Ellipsis is a type for ellipsis constant written as ... (three dots)

It's very handy to be used in your own iterable types indexing when you want to skip some entries

Аollowing example usage of ellipsis is useдуыы because it behaves just like fetch of all elements


In [12]:
a = array(range(5))

print(a)
print(a[:])
print(a[...])


[0 1 2 3 4]
[0 1 2 3 4]
[0 1 2 3 4]

Though it's useful for n-dimensional arrays when you want to skip multiple dimensions


In [13]:
array3d = array([[range(3*(i+j), 3*(i+j+1)) for i in range(3)] for j in range(3)])
print('Here is array of shape {0.shape}: {0}'.format(array3d))

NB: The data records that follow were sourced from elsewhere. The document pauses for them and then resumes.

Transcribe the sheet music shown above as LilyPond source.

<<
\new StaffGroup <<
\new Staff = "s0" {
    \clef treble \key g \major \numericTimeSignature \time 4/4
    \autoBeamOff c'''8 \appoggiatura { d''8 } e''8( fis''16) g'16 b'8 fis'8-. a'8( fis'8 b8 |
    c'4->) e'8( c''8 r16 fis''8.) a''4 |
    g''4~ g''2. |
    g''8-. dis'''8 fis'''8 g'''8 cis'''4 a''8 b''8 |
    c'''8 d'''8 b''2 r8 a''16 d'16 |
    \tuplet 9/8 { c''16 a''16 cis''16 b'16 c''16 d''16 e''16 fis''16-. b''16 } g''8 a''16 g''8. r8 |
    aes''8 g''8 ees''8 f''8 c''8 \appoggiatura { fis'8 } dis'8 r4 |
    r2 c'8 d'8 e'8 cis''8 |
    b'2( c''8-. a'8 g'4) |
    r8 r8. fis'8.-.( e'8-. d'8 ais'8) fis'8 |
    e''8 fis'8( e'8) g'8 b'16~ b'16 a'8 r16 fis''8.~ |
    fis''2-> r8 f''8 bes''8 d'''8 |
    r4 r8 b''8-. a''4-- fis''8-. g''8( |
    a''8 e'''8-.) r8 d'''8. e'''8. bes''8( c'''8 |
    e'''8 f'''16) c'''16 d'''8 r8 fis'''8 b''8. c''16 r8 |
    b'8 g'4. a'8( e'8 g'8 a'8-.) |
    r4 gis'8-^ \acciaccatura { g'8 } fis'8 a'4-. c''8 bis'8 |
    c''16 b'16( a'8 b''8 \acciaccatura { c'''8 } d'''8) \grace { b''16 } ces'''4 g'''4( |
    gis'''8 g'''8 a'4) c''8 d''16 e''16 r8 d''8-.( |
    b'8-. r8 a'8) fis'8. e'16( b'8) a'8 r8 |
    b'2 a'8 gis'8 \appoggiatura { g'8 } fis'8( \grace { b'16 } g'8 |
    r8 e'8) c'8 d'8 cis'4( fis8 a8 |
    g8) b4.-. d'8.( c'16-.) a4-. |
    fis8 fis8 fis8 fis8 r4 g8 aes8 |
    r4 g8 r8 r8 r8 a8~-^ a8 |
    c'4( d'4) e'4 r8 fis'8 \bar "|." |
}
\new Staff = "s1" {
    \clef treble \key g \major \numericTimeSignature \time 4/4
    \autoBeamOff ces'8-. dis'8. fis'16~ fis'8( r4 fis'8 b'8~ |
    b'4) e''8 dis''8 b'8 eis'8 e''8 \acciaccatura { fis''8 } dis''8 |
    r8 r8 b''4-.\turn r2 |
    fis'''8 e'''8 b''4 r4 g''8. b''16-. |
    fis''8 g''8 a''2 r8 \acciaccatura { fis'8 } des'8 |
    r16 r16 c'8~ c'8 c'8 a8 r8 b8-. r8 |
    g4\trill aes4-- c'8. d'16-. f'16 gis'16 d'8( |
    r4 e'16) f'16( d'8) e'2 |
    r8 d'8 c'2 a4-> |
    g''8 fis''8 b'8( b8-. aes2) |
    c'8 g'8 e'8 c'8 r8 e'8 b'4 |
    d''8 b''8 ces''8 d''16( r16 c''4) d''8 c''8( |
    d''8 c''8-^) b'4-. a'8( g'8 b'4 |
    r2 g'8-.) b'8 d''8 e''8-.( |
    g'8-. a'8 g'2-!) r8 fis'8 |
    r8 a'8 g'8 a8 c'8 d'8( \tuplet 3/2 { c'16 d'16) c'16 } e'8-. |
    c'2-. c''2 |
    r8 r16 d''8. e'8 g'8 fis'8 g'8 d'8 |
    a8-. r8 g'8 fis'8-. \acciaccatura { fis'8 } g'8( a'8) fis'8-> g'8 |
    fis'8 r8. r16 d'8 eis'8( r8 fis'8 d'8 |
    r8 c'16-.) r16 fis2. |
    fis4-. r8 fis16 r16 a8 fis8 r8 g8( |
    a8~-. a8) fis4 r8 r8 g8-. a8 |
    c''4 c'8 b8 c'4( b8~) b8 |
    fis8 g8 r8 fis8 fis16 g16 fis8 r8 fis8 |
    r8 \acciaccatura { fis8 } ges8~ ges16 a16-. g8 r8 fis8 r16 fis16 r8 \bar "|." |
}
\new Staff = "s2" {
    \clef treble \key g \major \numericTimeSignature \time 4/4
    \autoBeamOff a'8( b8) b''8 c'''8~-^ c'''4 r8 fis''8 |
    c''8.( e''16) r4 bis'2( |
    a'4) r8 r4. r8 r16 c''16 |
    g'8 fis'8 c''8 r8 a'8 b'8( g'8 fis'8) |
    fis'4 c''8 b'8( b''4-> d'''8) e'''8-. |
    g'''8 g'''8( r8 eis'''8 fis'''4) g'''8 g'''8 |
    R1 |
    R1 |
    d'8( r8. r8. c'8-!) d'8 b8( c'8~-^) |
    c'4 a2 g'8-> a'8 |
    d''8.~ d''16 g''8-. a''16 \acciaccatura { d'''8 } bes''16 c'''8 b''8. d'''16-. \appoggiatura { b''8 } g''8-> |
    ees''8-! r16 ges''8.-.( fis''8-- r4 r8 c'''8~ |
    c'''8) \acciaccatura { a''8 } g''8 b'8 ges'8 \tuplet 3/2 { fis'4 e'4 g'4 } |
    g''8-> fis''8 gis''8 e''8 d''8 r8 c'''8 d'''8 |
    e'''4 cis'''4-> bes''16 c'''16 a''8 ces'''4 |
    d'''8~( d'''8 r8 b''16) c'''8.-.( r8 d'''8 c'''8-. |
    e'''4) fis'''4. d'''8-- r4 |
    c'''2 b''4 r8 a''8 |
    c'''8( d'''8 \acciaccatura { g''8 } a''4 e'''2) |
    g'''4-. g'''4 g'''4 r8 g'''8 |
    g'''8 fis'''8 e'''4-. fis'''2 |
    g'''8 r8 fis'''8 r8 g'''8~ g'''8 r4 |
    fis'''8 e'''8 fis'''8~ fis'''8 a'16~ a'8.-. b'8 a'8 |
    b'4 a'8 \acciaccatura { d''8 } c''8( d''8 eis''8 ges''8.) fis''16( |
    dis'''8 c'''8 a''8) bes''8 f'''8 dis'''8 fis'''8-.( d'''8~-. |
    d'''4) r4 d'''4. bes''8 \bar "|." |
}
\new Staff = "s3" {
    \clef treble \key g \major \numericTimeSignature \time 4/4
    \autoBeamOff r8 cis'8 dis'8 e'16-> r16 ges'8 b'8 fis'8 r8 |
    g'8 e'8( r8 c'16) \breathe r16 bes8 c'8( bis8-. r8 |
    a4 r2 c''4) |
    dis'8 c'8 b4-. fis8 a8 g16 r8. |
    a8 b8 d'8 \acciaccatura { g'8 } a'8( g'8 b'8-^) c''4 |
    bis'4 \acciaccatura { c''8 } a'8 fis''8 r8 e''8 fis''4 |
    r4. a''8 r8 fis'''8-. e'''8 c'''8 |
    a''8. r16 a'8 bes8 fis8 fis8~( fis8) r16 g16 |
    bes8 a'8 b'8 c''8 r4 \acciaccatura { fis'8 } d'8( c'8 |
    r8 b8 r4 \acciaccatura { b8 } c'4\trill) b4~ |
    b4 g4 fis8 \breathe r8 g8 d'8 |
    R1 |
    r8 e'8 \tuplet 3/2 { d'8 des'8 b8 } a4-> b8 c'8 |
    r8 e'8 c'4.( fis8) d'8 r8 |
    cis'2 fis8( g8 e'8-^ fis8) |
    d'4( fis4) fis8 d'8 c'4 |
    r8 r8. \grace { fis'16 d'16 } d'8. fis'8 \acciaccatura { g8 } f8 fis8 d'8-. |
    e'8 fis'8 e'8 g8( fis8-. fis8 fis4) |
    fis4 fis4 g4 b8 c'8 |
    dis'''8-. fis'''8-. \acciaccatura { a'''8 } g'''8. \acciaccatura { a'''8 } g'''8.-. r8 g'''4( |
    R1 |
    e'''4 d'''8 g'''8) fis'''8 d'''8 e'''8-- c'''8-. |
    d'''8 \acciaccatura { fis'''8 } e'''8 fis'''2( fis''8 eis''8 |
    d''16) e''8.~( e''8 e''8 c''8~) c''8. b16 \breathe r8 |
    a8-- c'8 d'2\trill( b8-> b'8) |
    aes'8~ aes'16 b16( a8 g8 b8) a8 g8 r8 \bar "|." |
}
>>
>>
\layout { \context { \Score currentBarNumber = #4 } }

Here is array of shape (3, 3, 3): [[[ 0  1  2]
  [ 3  4  5]
  [ 6  7  8]]

 [[ 3  4  5]
  [ 6  7  8]
  [ 9 10 11]]

 [[ 6  7  8]
  [ 9 10 11]
  [12 13 14]]]

Element of this array is a matrix, element of which is an array


In [14]:
print('Item is a matrix of shape {0.shape}: {0}'.format(array3d[0]))
print('Item of the matrix is an array of shape {0.shape}: {0}'.format(array3d[0][0]))
print('Don`t forget about tuples: {0}'.format(array3d[0, 0]))


Item is a matrix of shape (3, 3): [[0 1 2]
 [3 4 5]
 [6 7 8]]
Item of the matrix is an array of shape (3,): [0 1 2]
Don`t forget about tuples: [0 1 2]

If you want to get only last elements of each row in this huge thing you can do following


In [15]:
array3d[:, :, -1]


Out[15]:
array([[ 2,  5,  8],
       [ 5,  8, 11],
       [ 8, 11, 14]])

Also you can avoid these slices and use ellipsis


In [16]:
array3d[..., -1]


Out[16]:
array([[ 2,  5,  8],
       [ 5,  8, 11],
       [ 8, 11, 14]])

Ellipsis can be placed in the middle or in the end

It will mean that you fetch all elements from not specified dimensions


In [17]:
print('First matrix with all elements', array3d[0, ...])
print('First elements of all rows of the second matrix', array3d[1, ..., 0])


First matrix with all elements [[0 1 2]
 [3 4 5]
 [6 7 8]]
First elements of all rows of the second matrix [3 6 9]